For subcellular localization studies, confocal microscopy with KCNE1 antibodies co-stained with organelle markers (ER, Golgi, plasma membrane) provides spatial information. Quantitative analysis should include multiple cells from independent experiments, with appropriate controls for antibody specificity and background subtraction. When comparing wild-type and mutant KCNE1, parallel processing and imaging using identical acquisition parameters are essential for valid comparisons of localization patterns and expression levels.
How might KCNE1 antibodies facilitate investigation of dynamic channel assembly in live cells?
Future applications of KCNE1 antibodies could enable real-time visualization of channel assembly dynamics in living cells. This might be achieved through development of antibody fragments (Fab, scFv) conjugated to cell-permeable fluorescent probes that retain specificity for KCNE1 without disrupting function. Complementary approaches include knock-in of epitope tags recognized by cell-permeable fluorescent antibodies or development of conformation-specific antibodies that selectively recognize assembled channel complexes versus unassembled subunits.
Studies have already demonstrated that KCNE1 and KCNQ1 assembly can occur independent of protein translation and that functional channel complexes assemble early in the secretory pathway, with a half-time of approximately 3 hours for functional association . Building on these findings, real-time imaging approaches could reveal whether assembly occurs continuously or at specific cellular checkpoints, providing insights into regulatory mechanisms of channel complex formation.

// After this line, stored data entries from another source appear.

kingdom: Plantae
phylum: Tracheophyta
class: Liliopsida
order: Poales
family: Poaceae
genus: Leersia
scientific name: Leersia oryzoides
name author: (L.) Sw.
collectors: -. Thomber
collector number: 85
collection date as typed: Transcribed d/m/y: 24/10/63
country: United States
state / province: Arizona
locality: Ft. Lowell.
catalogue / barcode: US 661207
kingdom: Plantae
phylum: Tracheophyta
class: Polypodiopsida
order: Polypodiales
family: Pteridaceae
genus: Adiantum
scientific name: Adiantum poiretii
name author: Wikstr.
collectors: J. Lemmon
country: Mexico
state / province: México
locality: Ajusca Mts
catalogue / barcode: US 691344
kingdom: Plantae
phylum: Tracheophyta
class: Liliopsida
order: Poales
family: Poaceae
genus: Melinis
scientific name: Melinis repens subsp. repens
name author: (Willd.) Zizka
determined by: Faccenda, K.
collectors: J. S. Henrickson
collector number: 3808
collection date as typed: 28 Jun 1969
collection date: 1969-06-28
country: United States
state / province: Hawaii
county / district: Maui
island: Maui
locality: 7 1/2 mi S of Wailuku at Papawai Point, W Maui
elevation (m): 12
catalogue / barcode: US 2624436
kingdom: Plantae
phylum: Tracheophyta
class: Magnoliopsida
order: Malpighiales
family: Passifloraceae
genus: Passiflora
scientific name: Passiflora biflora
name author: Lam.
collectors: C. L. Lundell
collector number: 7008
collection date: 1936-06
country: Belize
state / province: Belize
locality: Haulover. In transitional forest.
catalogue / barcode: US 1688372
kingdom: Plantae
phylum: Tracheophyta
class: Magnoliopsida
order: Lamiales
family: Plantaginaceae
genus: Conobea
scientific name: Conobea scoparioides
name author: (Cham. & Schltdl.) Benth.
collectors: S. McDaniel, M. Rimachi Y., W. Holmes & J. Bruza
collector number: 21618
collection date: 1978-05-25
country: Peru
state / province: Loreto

What role might KCNE1 antibodies play in understanding the structural basis of channelopathies?
KCNE1 antibodies could significantly advance understanding of the structural basis of channelopathies by enabling purification of native channel complexes for structural studies. Conformation-specific antibodies might allow isolation of channels in different functional states for cryo-electron microscopy analysis. Additionally, epitope mapping with a panel of KCNE1 antibodies could help identify critical interaction surfaces between KCNE1 and alpha subunits.
Research has already identified that the C-terminal domain of KCNE1 contains numerous Long QT Syndrome mutations and is critical for cAMP-dependent functional regulation . Advanced structural studies facilitated by specific antibodies could reveal how these mutations disrupt protein-protein interactions or alter channel gating mechanisms, potentially leading to new therapeutic approaches targeting specific molecular defects in channelopathies.